Using data from the Financial Industry Regulatory Authority, an independent regulatory body that keeps records of when companies break the rules and are forced to pay a fine (even if they don’t go to court), Lavigne, Clifton, and Tseng were able to build a map of where white collar crimes occurred over the past 50 years. Then, they searched for publicly available data sets that overlapped closely with these white collar crime locations. One was the number of investment advisors on a given block. One was the number of liquor licenses. And the last was the number of nonprofit organizations in the area.
It turned out that those metrics overlapped with the primary white collar crime data with 90% accuracy–but correlation isn’t necessarily causation. You might be able to see why the number of investment advisors in an area might be a predictor of the amount of white collar crime. But liquor licenses and nonprofits? That’s more of a stretch, and may simply have to do with population density, which would indicate more financial activity–which makes sense, since all of the hot spots highlighted on the map generally correspond with major urban centers.
“Part of what we wanted to show with this is that while these have some kind of correlation, the causal relationship is really tenuous,” Tseng says. “That’s one of the issues with predictive policing in general. People don’t really care to examine these relationships between the data they’re using and the predictions. It needs more oversight.”
Their model is intentionally biased, in order to demonstrate just how biased real-life models can be. The data that is used in predictive policing tools isn’t carefully regulated and reflects a lack of oversight. According to the team’s research, Tseng says, companies like HunchLab use data like time of day, weather, geographical features, and even phases of the moon in their crime prediction models.
“The thing is that they want to increase their accuracy as much as possible,” he says, though he also points out that there’s no single definition of what accuracy in this context means. “My understanding is they just pile on with whatever they can get their hands on, the more the better.”
During the project, the team reached out to about 2,000 mayors of the most populous American cities to see if they’d be interested in using the tool to actually catch white collar criminals–partially to make a point, but also to gauge the mayors’ interest in toughening up on financial crimes. Tseng says that while few replied, their general response was that catching people committing white collar crimes is simply less important. “Police forces won’t use this technology even if it exists because that’s not where their priorities are structured,” he says.
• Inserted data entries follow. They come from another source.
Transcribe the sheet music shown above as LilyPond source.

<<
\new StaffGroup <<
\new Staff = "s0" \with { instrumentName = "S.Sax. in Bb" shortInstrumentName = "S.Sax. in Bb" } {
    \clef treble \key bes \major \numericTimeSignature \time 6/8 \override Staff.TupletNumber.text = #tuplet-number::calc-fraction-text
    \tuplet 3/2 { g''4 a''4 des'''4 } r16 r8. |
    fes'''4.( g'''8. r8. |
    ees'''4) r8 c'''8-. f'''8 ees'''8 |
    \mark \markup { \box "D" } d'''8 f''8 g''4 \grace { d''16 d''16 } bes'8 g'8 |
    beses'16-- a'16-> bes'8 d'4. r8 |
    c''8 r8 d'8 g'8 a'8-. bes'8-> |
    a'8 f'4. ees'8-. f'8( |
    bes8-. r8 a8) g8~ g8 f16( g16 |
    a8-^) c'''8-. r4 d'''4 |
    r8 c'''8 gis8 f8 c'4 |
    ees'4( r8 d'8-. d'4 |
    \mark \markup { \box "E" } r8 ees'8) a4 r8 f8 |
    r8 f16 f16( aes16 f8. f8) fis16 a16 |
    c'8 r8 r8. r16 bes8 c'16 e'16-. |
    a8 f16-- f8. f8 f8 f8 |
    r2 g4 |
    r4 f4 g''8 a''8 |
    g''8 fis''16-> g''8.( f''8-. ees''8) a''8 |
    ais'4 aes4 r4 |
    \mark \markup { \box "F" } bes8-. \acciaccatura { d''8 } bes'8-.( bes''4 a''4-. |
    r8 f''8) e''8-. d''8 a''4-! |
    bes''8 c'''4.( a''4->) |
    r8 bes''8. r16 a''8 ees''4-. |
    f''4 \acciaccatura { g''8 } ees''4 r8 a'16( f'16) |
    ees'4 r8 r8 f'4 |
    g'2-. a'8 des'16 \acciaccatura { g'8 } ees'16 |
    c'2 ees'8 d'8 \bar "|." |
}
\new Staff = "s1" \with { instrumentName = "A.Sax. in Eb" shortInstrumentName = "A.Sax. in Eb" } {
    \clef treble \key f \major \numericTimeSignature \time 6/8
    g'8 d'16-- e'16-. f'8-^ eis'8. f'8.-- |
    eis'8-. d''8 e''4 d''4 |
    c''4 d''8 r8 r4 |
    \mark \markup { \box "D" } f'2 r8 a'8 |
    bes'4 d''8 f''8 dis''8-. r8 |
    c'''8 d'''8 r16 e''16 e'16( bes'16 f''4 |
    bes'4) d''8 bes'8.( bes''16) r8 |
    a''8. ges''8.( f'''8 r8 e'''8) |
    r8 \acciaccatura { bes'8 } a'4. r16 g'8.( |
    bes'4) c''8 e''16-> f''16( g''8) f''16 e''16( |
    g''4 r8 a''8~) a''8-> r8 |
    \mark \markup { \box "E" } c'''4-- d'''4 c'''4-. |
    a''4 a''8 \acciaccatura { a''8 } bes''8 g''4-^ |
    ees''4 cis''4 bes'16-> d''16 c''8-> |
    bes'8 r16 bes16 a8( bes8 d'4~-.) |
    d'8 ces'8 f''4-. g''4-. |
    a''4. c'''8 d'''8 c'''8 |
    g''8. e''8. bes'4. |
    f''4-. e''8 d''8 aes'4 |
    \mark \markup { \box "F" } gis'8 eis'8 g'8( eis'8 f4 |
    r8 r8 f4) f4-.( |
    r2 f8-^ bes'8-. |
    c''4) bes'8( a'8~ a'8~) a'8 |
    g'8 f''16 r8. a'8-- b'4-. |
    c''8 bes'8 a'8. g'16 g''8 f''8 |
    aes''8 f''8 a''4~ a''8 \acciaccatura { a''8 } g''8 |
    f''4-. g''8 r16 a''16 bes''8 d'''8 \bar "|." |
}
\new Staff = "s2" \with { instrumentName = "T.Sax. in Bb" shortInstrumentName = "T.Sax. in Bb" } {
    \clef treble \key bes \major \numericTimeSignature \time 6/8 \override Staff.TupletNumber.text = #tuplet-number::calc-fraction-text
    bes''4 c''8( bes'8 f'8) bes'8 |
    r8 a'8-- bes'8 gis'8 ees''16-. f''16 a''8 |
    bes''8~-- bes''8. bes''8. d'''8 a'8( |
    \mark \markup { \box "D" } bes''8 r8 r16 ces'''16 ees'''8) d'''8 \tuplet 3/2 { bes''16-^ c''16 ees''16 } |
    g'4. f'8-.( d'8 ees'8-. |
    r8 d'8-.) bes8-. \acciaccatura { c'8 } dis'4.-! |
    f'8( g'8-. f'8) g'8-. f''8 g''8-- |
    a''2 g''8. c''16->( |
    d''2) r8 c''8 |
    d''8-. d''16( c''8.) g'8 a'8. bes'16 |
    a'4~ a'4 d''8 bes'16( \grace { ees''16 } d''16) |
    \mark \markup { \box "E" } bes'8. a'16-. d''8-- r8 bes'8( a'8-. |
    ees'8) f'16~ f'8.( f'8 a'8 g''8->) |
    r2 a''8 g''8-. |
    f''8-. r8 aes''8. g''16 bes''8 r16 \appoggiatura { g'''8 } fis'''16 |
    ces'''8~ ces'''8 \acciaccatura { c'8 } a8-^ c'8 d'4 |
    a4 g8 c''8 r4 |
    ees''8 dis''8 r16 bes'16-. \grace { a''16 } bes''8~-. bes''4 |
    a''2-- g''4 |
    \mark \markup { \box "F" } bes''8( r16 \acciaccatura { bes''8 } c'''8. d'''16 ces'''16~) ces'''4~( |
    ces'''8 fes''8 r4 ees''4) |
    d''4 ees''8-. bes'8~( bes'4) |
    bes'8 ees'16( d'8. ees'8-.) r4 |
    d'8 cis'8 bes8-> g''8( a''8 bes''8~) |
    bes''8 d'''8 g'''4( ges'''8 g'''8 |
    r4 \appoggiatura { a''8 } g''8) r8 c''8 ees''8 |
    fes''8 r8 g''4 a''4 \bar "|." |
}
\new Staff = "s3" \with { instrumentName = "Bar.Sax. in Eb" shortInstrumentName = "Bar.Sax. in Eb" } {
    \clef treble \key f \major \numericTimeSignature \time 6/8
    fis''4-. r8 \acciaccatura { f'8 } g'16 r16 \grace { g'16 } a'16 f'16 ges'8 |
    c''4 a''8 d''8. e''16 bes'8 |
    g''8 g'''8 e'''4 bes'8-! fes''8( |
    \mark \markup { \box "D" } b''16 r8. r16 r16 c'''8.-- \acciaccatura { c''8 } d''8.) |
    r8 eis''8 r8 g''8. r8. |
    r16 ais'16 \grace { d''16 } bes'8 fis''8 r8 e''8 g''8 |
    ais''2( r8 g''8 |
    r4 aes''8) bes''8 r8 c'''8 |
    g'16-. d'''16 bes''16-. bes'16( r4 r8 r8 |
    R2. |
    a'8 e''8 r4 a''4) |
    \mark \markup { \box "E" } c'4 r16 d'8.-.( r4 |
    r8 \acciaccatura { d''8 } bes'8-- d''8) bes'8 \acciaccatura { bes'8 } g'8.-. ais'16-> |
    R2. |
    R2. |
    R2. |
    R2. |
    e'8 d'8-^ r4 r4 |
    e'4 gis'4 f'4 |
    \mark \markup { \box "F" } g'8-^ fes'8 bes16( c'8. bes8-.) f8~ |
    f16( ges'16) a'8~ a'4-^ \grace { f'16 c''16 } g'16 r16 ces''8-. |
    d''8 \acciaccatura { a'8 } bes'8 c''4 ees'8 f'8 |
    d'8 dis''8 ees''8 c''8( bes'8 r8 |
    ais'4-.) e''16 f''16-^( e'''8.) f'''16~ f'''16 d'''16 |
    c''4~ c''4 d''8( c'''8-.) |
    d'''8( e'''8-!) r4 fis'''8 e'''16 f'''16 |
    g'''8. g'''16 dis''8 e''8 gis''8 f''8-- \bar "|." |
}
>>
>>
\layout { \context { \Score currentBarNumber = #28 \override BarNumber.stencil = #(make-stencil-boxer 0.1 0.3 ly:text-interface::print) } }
One of the most fascinating elements of the infographic appears when you zoom in on a particular zip code. A sidebar shows you a composite image of the “most likely suspect,” which Tseng says is always a “really generic-looking white man.” Right now, the image is based on photos of 7,000 corporate executives, but in a whitepaper the team proposes building out the tool to assess white collar criminality on an individual level. While the idea is deliberately discriminatory (only white men would be targeted) and meant to be satirical, the paper references a real-life paper that suggested it was possible to use machine learning algorithms to discern a person’s criminality based purely on their facial features.
“That’s supposed to communicate this idea of the racially biased profiling aspect of predictive policing applications that are otherwise overlooked,” he says. “Hopefully by seeing this, [advocates of predictive policing] will see the flawed logic, the prejudice in their logic.”
Any time data feeds a predictive model, the human biases and structural discrimination embedded in that data can be perpetuated, creating a vicious cycle given credence by technology and statistics. But just like being a black man doesn’t make you a criminal, being a white man doesn’t make you a white collar criminal, either.